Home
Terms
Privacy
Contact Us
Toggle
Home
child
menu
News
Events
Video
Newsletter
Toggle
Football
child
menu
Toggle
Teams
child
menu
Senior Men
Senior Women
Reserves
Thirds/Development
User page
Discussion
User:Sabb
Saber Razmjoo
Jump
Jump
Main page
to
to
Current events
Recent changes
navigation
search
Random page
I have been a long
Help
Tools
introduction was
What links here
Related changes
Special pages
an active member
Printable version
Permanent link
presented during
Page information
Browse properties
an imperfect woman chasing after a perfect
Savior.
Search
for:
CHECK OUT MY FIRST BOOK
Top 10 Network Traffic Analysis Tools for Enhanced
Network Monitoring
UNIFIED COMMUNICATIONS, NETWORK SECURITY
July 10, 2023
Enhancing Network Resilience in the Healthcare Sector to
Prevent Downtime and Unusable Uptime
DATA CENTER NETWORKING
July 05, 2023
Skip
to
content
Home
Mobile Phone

Problem requirements → The lines in the listing that include the word "Tools" are to be counted; give only that number.

Written answer → 2